**Assignment**
Render all of the material below as a numbered list, omitting any blank lines. Leave the pictures out of your answer.

(Stored dataset items)
::::

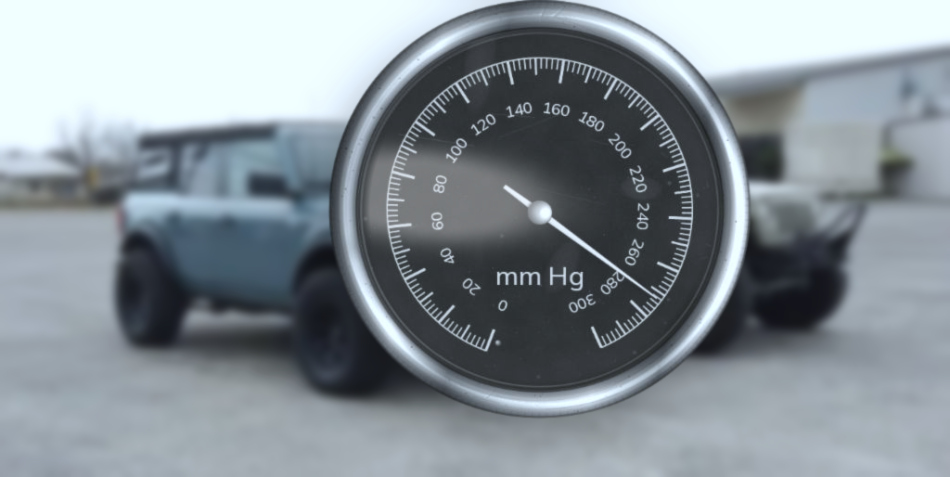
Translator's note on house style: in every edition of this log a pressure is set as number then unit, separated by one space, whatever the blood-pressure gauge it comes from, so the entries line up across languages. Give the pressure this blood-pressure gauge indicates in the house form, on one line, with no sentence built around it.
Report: 272 mmHg
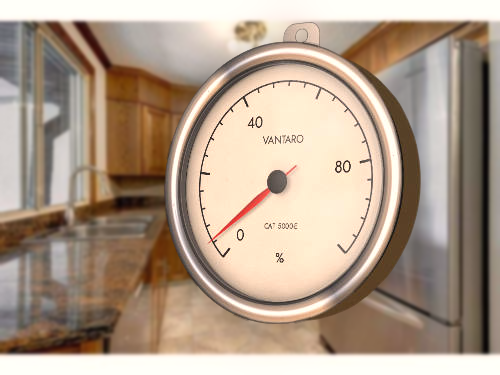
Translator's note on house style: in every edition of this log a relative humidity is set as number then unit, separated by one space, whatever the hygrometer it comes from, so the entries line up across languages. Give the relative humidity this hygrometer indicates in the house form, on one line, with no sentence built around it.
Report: 4 %
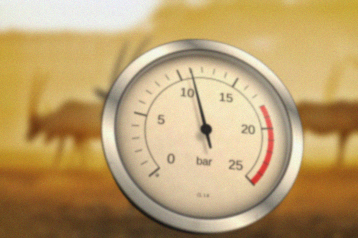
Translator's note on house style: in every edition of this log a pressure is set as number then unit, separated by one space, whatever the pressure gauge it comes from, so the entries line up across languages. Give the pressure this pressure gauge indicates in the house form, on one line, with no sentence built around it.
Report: 11 bar
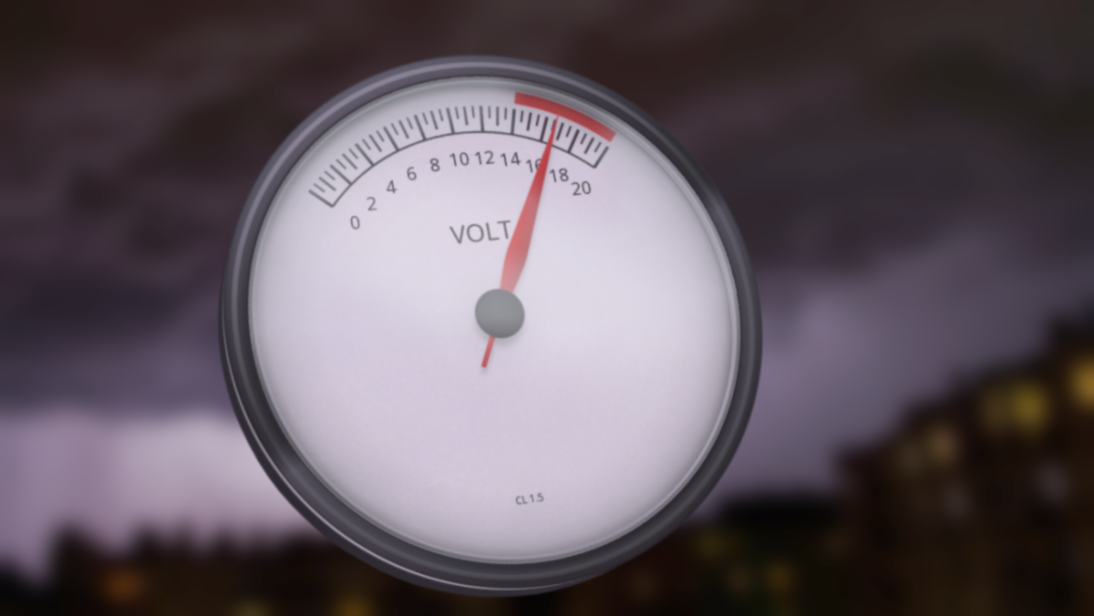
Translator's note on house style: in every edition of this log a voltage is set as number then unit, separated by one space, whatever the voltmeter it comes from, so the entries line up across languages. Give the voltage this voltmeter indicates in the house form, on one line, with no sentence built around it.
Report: 16.5 V
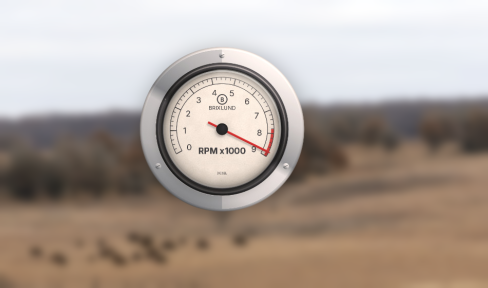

::::

**Completed task**
1. Translator's note on house style: in every edition of this log a pressure is set as number then unit, separated by one space, whatever the blood-pressure gauge it comes from, so the entries line up across languages. Give the pressure this blood-pressure gauge indicates in the house form, on one line, with no sentence built around it.
2. Report: 272 mmHg
3. Translator's note on house style: in every edition of this log a relative humidity is set as number then unit, separated by one space, whatever the hygrometer it comes from, so the entries line up across languages. Give the relative humidity this hygrometer indicates in the house form, on one line, with no sentence built around it.
4. Report: 4 %
5. Translator's note on house style: in every edition of this log a pressure is set as number then unit, separated by one space, whatever the pressure gauge it comes from, so the entries line up across languages. Give the pressure this pressure gauge indicates in the house form, on one line, with no sentence built around it.
6. Report: 11 bar
7. Translator's note on house style: in every edition of this log a voltage is set as number then unit, separated by one space, whatever the voltmeter it comes from, so the entries line up across languages. Give the voltage this voltmeter indicates in the house form, on one line, with no sentence built around it.
8. Report: 16.5 V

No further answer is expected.